Have a kook at the inputs.py script to see how alpha and bounds are used to generate the integration bounds...


    # set (or find!) the desired bounds
    if alpha is None:
        self.lower = bounds[0]
        self.upper = bounds[1]
    else:
        self.lower = self._find_bound(alpha * self.measure, *bounds)
        self.upper = self._find_bound((1 - alpha) * self.measure, *bounds)

def _find_bound(self, alpha, lower, upper):
    """Find the alpha quantile of the CDF."""
    return optimize.bisect(self._inverse_cdf, lower, upper, args=(alpha,))

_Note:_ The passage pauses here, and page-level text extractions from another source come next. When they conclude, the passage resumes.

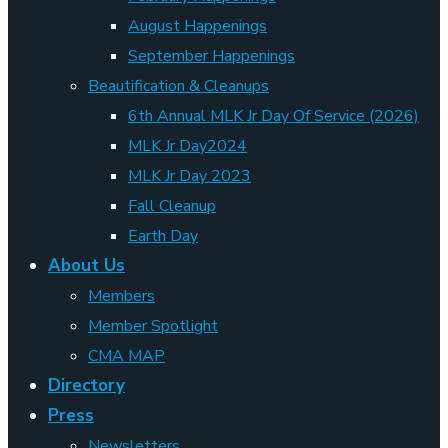
August Happenings
September Happenings
Beautification & Cleanups
6th Annual MLK Jr Day Of Service (2026)
MLK Jr Day2024
MLK Jr Day 2023
Fall Cleanup
Earth Day
About Us
Members
Member Spotlight
CMA MAP
Directory
Press
Newsletters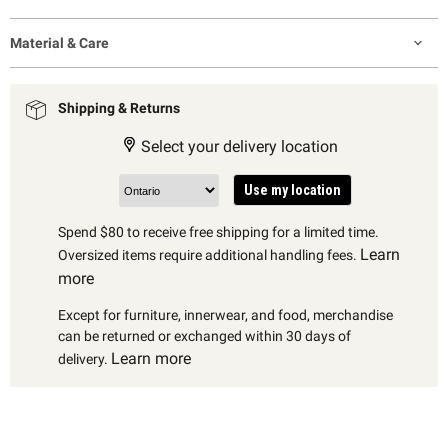
Material & Care
Shipping & Returns
Select your delivery location
Use my location
Spend $80 to receive free shipping for a limited time.
Learn
Oversized items require additional handling fees.
more
Except for furniture, innerwear, and food, merchandise
can be returned or exchanged within 30 days of
Learn more
delivery.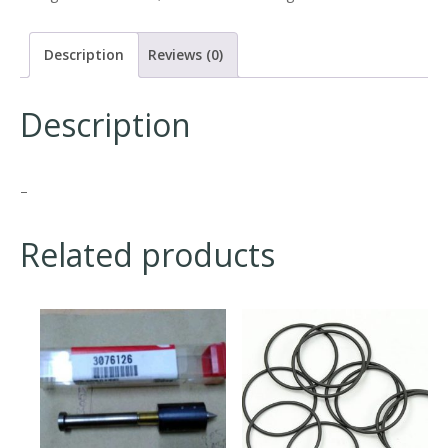
Description
Reviews (0)
Description
–
Related products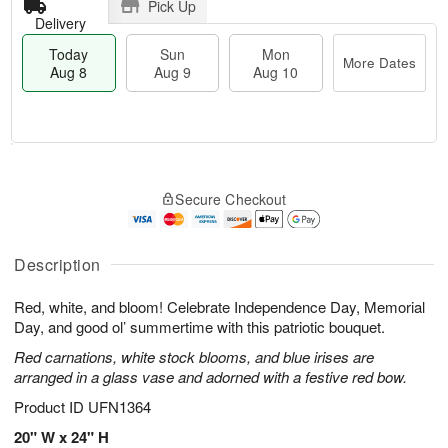
Pick Up
Delivery
Today
Sun
Mon
More Dates
Aug 8
Aug 9
Aug 10
M
T
M
S
o
o
o
Secure Checkout
u
r
d
n
n
e
a
A
A
D
y
u
u
a
A
Description
g
g
t
u
1
9
e
g
0
Red, white, and bloom! Celebrate Independence Day, Memorial
s
8
Day, and good ol’ summertime with this patriotic bouquet.
Red carnations, white stock blooms, and blue irises are
arranged in a glass vase and adorned with a festive red bow.
Product ID
UFN1364
20" W x 24" H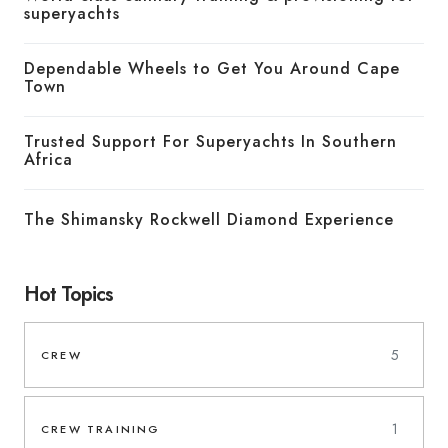
superyachts
Dependable Wheels to Get You Around Cape
Town
Trusted Support For Superyachts In Southern
Africa
The Shimansky Rockwell Diamond Experience
Hot Topics
5
CREW
1
CREW TRAINING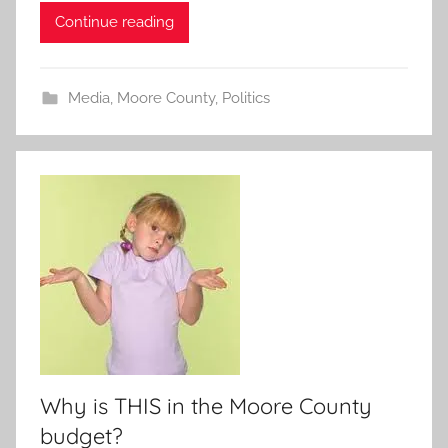
Continue reading
Media
,
Moore County
,
Politics
Why is THIS in the Moore County
budget?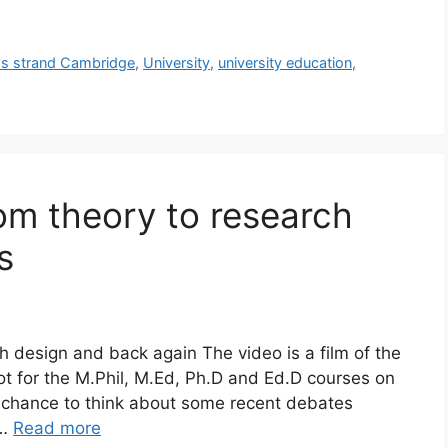
s strand Cambridge
,
University
,
university education
,
rom theory to research
s
 design and back again The video is a film of the
ot for the M.Phil, M.Ed, Ph.D and Ed.D courses on
 a chance to think about some recent debates
 …
Read more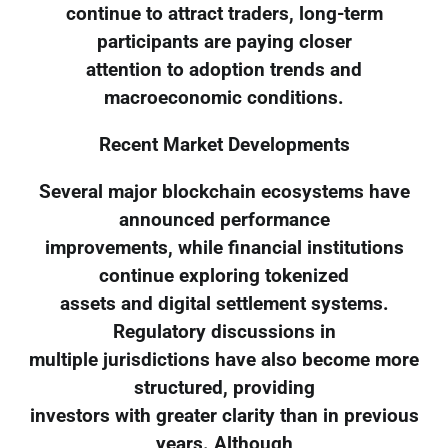
continue to attract traders, long-term
participants are paying closer
attention to adoption trends and
macroeconomic conditions.
Recent Market Developments
Several major blockchain ecosystems have
announced performance
improvements, while financial institutions
continue exploring tokenized
assets and digital settlement systems.
Regulatory discussions in
multiple jurisdictions have also become more
structured, providing
investors with greater clarity than in previous
years. Although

def _inverse_cdf(self, x, alpha):
    """Inverse CDF used to identify the lower and upper bounds."""
    return self.evaluate_cdf(x) - alpha

...when you provide BOTH alpha and bounds the bounds need to bracket both unknown quantiles. Put more plainly:

bounds[0] < x_L < x_H < bounds[1]

where x_L and x_H are the unknown alpha and 1-alpha quantiles.

Hope this helps...

Falter89 commented 9 years ago

@davidrpugh Yes, makes sense and I prefer this way of choosing the bounds. My current theory is that somehow the solver has a problem with the bounds being too close together. Setting alpha lower widens the bounds, then it works. Since I had the same problem inputting the bounds implied by alpha=0.005 as bounds and setting alpha=none it shouldn't be due to the way the bounds are calculated. Why the solver should be more sensitive to the bounds when I use it remains a mystery to me.